◆ Task description:
Every line in the data below has to be repeated exactly; no picture belongs in the result.

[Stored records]
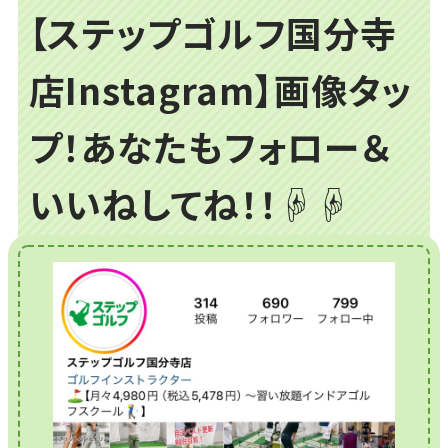
【ステップゴルフ国分寺
店Instagram】画像タッ
プ！あなたもフォロー＆
いいねしてね！！☟☟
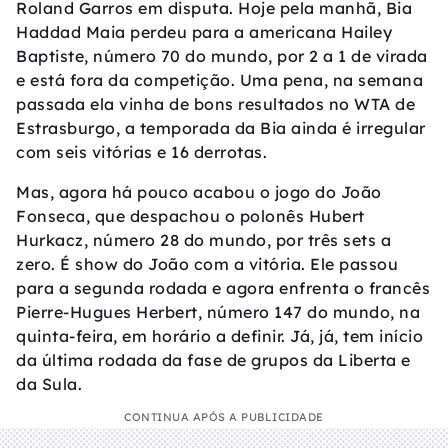
Roland Garros em disputa. Hoje pela manhã, Bia
Haddad Maia perdeu para a americana Hailey
Baptiste, número 70 do mundo, por 2 a 1 de virada
e está fora da competição. Uma pena, na semana
passada ela vinha de bons resultados no WTA de
Estrasburgo, a temporada da Bia ainda é irregular
com seis vitórias e 16 derrotas.
Mas, agora há pouco acabou o jogo do João
Fonseca, que despachou o polonês Hubert
Hurkacz, número 28 do mundo, por três sets a
zero. É show do João com a vitória. Ele passou
para a segunda rodada e agora enfrenta o francês
Pierre-Hugues Herbert, número 147 do mundo, na
quinta-feira, em horário a definir. Já, já, tem início
da última rodada da fase de grupos da Liberta e
da Sula.
CONTINUA APÓS A PUBLICIDADE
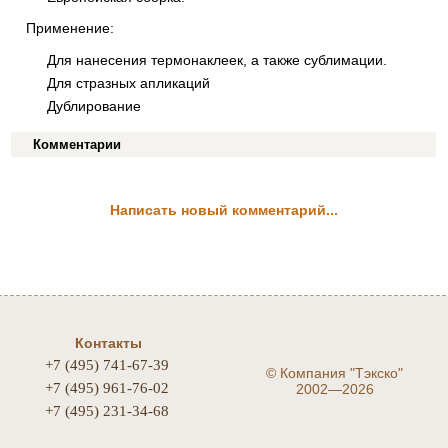
Применение:
Для нанесения термонаклеек, а также сублимации.
Для стразных апликаций
Дублирование
Комментарии
Написать новый комментарий...
Контакты
+7 (495) 741-67-39
©
Компания "Тэкско"
+7 (495) 961-76-02
2002—2026
+7 (495) 231-34-68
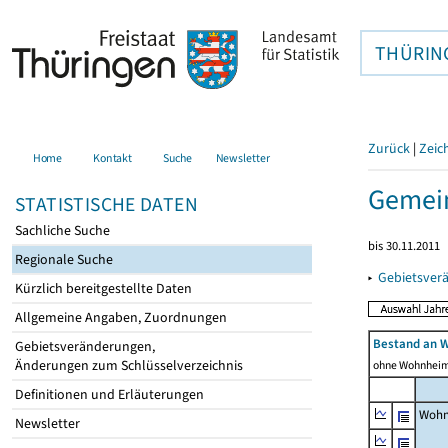
THÜRIN
Zurück
|
Zeic
Home
Kontakt
Suche
Newsletter
Gemei
STATISTISCHE DATEN
Sachliche Suche
bis 30.11.2011
Regionale Suche
▸
Gebietsver
Kürzlich bereitgestellte Daten
Allgemeine Angaben, Zuordnungen
Bestand an 
Gebietsveränderungen,
Änderungen zum Schlüsselverzeichnis
ohne Wohnhei
Definitionen und Erläuterungen
Wohn
Newsletter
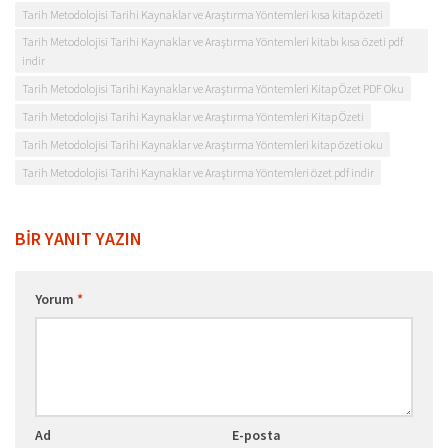
Tarih Metodolojisi Tarihi Kaynaklar ve Araştırma Yöntemleri kısa kitap özeti
Tarih Metodolojisi Tarihi Kaynaklar ve Araştırma Yöntemleri kitabı kısa özeti pdf
indir
Tarih Metodolojisi Tarihi Kaynaklar ve Araştırma Yöntemleri Kitap Özet PDF Oku
Tarih Metodolojisi Tarihi Kaynaklar ve Araştırma Yöntemleri Kitap Özeti
Tarih Metodolojisi Tarihi Kaynaklar ve Araştırma Yöntemleri kitap özeti oku
Tarih Metodolojisi Tarihi Kaynaklar ve Araştırma Yöntemleri özet pdf indir
BIR YANIT YAZIN
Yorum
*
Ad
E-posta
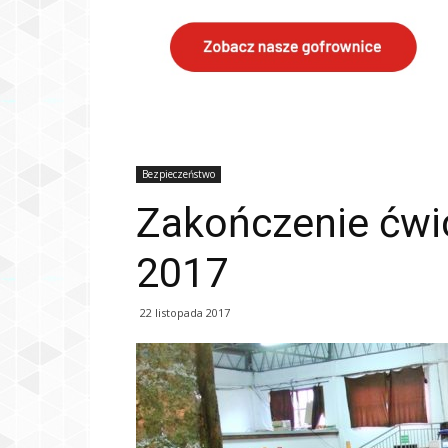
Bezpieczeństwo
Zakończenie ćw
2017
22 listopada 2017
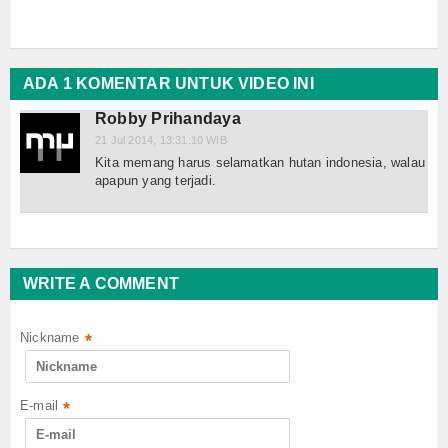
Kesehatan Seksual
Vitalitas Pria
ADA 1 KOMENTAR UNTUK VIDEO INI
Kesuburan
Robby Prihandaya
21 Jul 2014, 13:31:10 WIB
Disfungsi Ereksi
Kita memang harus selamatkan hutan indonesia, walau
apapun yang terjadi.
Gairah & Libido
Kesehatan Reproduksi
WRITE A COMMENT
Kecantikan & Perawatan
Perawatan Wajah
Nickname
*
Perawatan Kulit
E-mail
*
Rambut & Tubuh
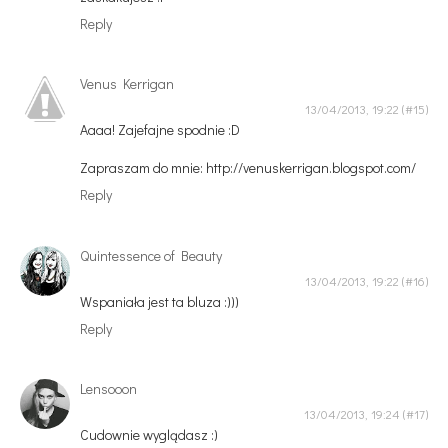
Reply
Venus Kerrigan
13/04/2013, 19:22
Aaaa! Zajefajne spodnie :D
Zapraszam do mnie: http://venuskerrigan.blogspot.com/
Reply
Quintessence of Beauty
13/04/2013, 19:22
Wspaniała jest ta bluza :)))
Reply
Lensooon
13/04/2013, 19:24
Cudownie wyglądasz :)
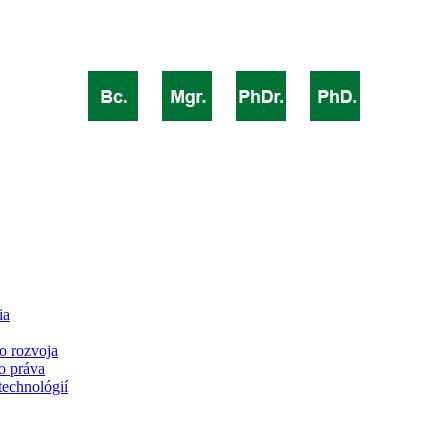
ia
o rozvoja
o práva
technológií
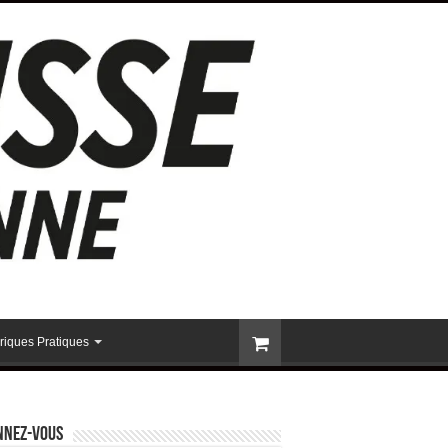
riques Pratiques
nnez-vous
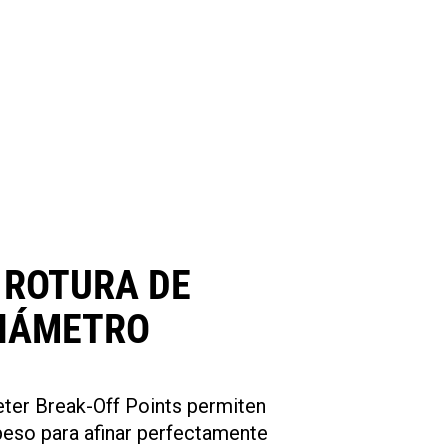
 ROTURA DE
IÁMETRO
ter Break-Off Points permiten
peso para afinar perfectamente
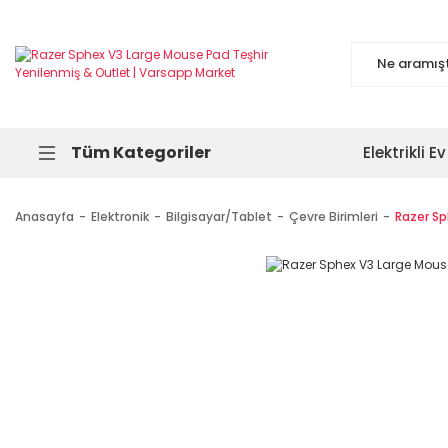
Tüm Kategoriler
Elektrikli Ev
Anasayfa
Elektronik
Bilgisayar/Tablet
Çevre Birimleri
Razer Sp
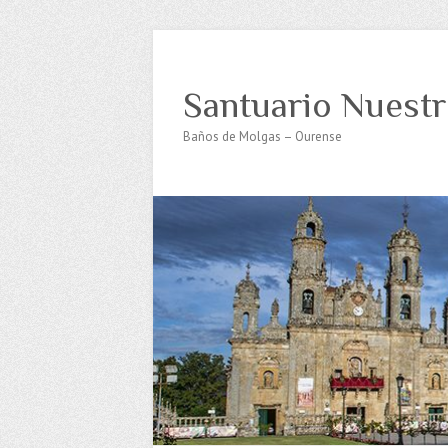
Santuario Nuestr
Baños de Molgas – Ourense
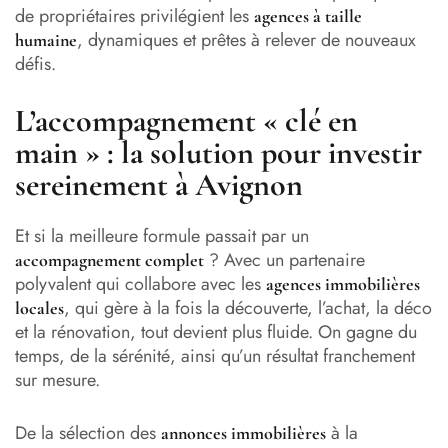
de propriétaires privilégient les
agences à taille
, dynamiques et prêtes à relever de nouveaux
humaine
défis.
L’accompagnement « clé en
main » : la solution pour investir
sereinement à Avignon
Et si la meilleure formule passait par un
? Avec un partenaire
accompagnement complet
polyvalent qui collabore avec les
agences immobilières
, qui gère à la fois la découverte, l’achat, la déco
locales
et la rénovation, tout devient plus fluide. On gagne du
temps, de la sérénité, ainsi qu’un résultat franchement
sur mesure.
De la sélection des
à la
annonces immobilières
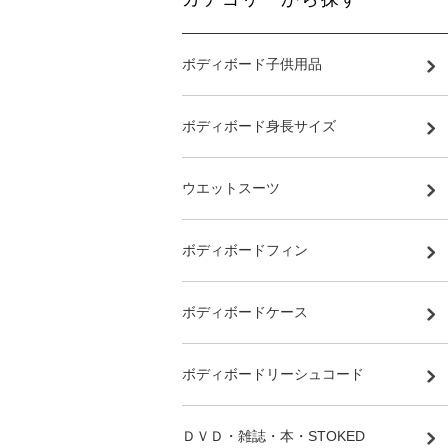
ボディボード子供用品
ボディボード身長サイズ
ウエットスーツ
ボディボードフィン
ボディボードケース
ボディボードリーシュコード
ＤＶＤ・雑誌・本・STOKED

◆ Result below:
【ステップゴルフ国分寺
店Instagram】画像タッ
プ！あなたもフォロー＆
いいねしてね！！☟☟
Roland Garros em disputa. Hoje pela manhã, Bia
Haddad Maia perdeu para a americana Hailey
Baptiste, número 70 do mundo, por 2 a 1 de virada
e está fora da competição. Uma pena, na semana
passada ela vinha de bons resultados no WTA de
Estrasburgo, a temporada da Bia ainda é irregular
com seis vitórias e 16 derrotas.
Mas, agora há pouco acabou o jogo do João
Fonseca, que despachou o polonês Hubert
Hurkacz, número 28 do mundo, por três sets a
zero. É show do João com a vitória. Ele passou
para a segunda rodada e agora enfrenta o francês
Pierre-Hugues Herbert, número 147 do mundo, na
quinta-feira, em horário a definir. Já, já, tem início
da última rodada da fase de grupos da Liberta e
da Sula.
CONTINUA APÓS A PUBLICIDADE
Применение:
Для нанесения термонаклеек, а также сублимации.
Для стразных апликаций
Дублирование
Комментарии
Написать новый комментарий...
Контакты
+7 (495) 741-67-39
©
Компания "Тэкско"
+7 (495) 961-76-02
2002—2026
+7 (495) 231-34-68
THÜRIN
Zurück
|
Zeic
Home
Kontakt
Suche
Newsletter
Gemei
STATISTISCHE DATEN
Sachliche Suche
bis 30.11.2011
Regionale Suche
▸
Gebietsver
Kürzlich bereitgestellte Daten
Allgemeine Angaben, Zuordnungen
Bestand an 
Gebietsveränderungen,
Änderungen zum Schlüsselverzeichnis
ohne Wohnhei
Definitionen und Erläuterungen
Wohn
Newsletter
Tarih Metodolojisi Tarihi Kaynaklar ve Araştırma Yöntemleri kısa kitap özeti
Tarih Metodolojisi Tarihi Kaynaklar ve Araştırma Yöntemleri kitabı kısa özeti pdf
indir
Tarih Metodolojisi Tarihi Kaynaklar ve Araştırma Yöntemleri Kitap Özet PDF Oku
Tarih Metodolojisi Tarihi Kaynaklar ve Araştırma Yöntemleri Kitap Özeti
Tarih Metodolojisi Tarihi Kaynaklar ve Araştırma Yöntemleri kitap özeti oku
Tarih Metodolojisi Tarihi Kaynaklar ve Araştırma Yöntemleri özet pdf indir
BIR YANIT YAZIN
Yorum
*
Ad
E-posta
Bezpieczeństwo
Zakończenie ćw
2017
22 listopada 2017
Kesehatan Seksual
Vitalitas Pria
ADA 1 KOMENTAR UNTUK VIDEO INI
Kesuburan
Robby Prihandaya
21 Jul 2014, 13:31:10 WIB
Disfungsi Ereksi
Kita memang harus selamatkan hutan indonesia, walau
apapun yang terjadi.
Gairah & Libido
Kesehatan Reproduksi
WRITE A COMMENT
Kecantikan & Perawatan
Perawatan Wajah
Nickname
*
Perawatan Kulit
E-mail
*
Rambut & Tubuh
Reply
Venus Kerrigan
13/04/2013, 19:22
Aaaa! Zajefajne spodnie :D
Zapraszam do mnie: http://venuskerrigan.blogspot.com/
Reply
Quintessence of Beauty
13/04/2013, 19:22
Wspaniała jest ta bluza :)))
Reply
Lensooon
13/04/2013, 19:24
Cudownie wyglądasz :)
ia
o rozvoja
o práva
technológií
riques Pratiques
nnez-vous
 ROTURA DE
IÁMETRO
ter Break-Off Points permiten
peso para afinar perfectamente
Tüm Kategoriler
Elektrikli Ev
Anasayfa
Elektronik
Bilgisayar/Tablet
Çevre Birimleri
Razer Sp
Santuario Nuestr
Baños de Molgas – Ourense
de propriétaires privilégient les
agences à taille
, dynamiques et prêtes à relever de nouveaux
humaine
défis.
L’accompagnement « clé en
main » : la solution pour investir
sereinement à Avignon
Et si la meilleure formule passait par un
? Avec un partenaire
accompagnement complet
polyvalent qui collabore avec les
agences immobilières
, qui gère à la fois la découverte, l’achat, la déco
locales
et la rénovation, tout devient plus fluide. On gagne du
temps, de la sérénité, ainsi qu’un résultat franchement
sur mesure.
De la sélection des
à la
annonces immobilières
ボディボード子供用品
ボディボード身長サイズ
ウエットスーツ
ボディボードフィン
ボディボードケース
ボディボードリーシュコード
ＤＶＤ・雑誌・本・STOKED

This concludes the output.